Em suas falas, costuma defender o 'enegrecimento' e o 'aquilombamento' dos parlamentos. "Somos nós as maiorias sociais e não estamos representadas na política institucional, nem nas mesas de negociação onde são decididos orçamentos e recursos. Consequentemente, as políticas públicas não chegam até nossas comunidades, aldeias, quilombos e favelas. Chega de falarem por nós. Conhecemos as necessidades dos nossos grupos sociais. Nós estamos lado a lado com nossas comunidades", afirma o manifesto da candidatura.

 
Maria Alves, candidata a deputada estadual, é assistente social, educadora popular, agricultora familiar e mãe de quatro filhos. Nascida e criada no Quilombo Santa Cruz, localizado no Vale do Mucuri, em Ouro Verde de Minas, é fortemente ligada aos trabalhadores rurais, e sua militância sempre foi voltada para movimentos sociais sindicalistas e quilombolas.

Já atuou como conselheira de Saúde de Minas Gerais e é, atualmente, conselheira  licenciada do Conselho Estadual de Saúde e Segurança Alimentar e Nutricional, e secretária agrária do PT de Minas Gerais e do Coletivo Agrário Nacional. Maria defende pautas voltadas para direitos sociais e humanos, qualidade de vida de jovens, idosos e trabalhadores do campo, além de saúde, lazer, cultura e educação.

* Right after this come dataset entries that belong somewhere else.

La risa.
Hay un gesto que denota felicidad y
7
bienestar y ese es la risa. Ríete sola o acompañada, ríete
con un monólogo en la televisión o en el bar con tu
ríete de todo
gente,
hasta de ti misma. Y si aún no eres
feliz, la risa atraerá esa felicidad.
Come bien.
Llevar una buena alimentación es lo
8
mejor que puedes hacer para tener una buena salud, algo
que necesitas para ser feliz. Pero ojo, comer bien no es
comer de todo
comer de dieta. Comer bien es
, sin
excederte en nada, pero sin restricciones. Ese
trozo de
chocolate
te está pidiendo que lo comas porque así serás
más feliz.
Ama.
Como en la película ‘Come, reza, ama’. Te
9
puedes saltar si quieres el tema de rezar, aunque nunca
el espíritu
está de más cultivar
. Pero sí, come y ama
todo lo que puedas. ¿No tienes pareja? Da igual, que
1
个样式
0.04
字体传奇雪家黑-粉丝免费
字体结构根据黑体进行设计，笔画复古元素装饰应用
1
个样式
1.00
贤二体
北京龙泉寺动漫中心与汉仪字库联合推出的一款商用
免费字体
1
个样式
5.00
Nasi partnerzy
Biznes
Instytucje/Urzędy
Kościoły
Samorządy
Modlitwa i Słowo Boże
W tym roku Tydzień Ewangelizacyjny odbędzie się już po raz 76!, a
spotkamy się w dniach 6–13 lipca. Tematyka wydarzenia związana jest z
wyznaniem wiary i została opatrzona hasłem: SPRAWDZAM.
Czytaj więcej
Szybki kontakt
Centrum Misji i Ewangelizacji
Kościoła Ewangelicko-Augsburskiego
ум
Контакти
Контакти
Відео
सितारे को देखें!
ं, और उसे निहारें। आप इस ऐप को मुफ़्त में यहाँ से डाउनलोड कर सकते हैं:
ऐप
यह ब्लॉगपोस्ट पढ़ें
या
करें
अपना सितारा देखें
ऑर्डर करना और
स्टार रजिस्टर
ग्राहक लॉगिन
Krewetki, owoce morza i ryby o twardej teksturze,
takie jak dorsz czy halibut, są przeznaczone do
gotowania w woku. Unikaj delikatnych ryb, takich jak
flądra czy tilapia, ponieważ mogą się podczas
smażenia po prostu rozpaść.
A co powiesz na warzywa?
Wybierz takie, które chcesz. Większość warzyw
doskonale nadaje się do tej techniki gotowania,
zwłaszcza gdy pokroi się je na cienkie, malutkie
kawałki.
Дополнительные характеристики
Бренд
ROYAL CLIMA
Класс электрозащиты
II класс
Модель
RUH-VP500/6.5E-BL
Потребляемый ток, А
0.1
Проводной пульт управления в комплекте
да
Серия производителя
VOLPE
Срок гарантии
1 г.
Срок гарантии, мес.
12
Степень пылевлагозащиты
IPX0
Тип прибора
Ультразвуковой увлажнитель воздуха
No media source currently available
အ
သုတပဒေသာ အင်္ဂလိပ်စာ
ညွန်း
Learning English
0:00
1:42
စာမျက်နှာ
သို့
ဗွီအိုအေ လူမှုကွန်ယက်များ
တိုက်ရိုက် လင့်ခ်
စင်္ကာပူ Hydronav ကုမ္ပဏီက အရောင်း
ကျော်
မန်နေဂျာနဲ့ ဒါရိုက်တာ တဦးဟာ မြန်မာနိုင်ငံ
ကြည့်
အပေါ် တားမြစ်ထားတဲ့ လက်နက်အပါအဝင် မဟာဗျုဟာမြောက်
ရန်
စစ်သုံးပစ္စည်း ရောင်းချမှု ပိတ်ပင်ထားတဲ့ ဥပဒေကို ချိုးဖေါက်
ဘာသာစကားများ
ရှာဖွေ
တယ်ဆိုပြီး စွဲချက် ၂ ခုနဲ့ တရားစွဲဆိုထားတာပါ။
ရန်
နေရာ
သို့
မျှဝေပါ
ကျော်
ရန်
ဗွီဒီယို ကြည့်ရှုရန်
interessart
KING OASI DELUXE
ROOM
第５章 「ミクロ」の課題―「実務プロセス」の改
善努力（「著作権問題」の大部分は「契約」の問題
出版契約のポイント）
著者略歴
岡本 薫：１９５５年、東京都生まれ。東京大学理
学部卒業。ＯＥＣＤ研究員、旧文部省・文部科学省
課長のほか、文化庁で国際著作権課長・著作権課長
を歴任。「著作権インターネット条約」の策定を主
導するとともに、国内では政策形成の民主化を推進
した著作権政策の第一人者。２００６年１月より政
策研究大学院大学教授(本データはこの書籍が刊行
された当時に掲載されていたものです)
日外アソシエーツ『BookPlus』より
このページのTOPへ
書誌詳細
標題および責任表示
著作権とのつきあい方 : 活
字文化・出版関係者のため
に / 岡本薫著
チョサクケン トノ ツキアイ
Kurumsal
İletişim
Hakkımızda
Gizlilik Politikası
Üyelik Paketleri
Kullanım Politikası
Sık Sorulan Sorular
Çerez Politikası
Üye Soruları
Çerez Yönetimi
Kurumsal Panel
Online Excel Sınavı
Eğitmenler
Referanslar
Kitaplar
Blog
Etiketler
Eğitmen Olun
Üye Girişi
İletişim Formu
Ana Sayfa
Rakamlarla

“Somos mais de 1 mil comunidades quilombolas no estado de Minas Gerais e, ainda hoje, não temos uma quilombola parlamentar, eleita na Assembleia Legislativa. Caso eleita, serei, ainda, uma representatividade dupla, porque também não temos uma trabalhadora rural na Assembleia. Eu me vejo, na verdade, como um instrumento do povo, e minha voz será a voz do povo ameaçado”, afirma ela.


Quilombo nos Parlamentos

A população brasileira, de acordo com o Instituto Brasileiro de Geografia e Estatística, é composta por 56% de pessoas autodeclaradas pretas e pardas. No entanto, apenas 17,8% dos parlamentares no Congresso são negros e, dentre eles, não há nenhum quilombola.

Para aumentar a visibilidade de candidaturas quilombolas nas eleições de 2022, a Conaq e a Coalização Negra por Direitos criaram a plataforma Quilombo nos Parlamentos, uma iniciativa que visa fomentar a construção de bancadas negras comprometidas com as lutas sociais.

Foram identificadas pelo menos 17 candidaturas, dentre as quais oito são mulheres concorrendo individualmente, e nove são chapas coletivas que incluem homens e mulheres em 13 unidades federativas. As candidaturas defendem direitos constitucionais quilombolas e foram organizadas em um mapa interativo, no qual é possível identificar os candidatos por estado e acessar suas plataformas políticas e propostas de campanhas.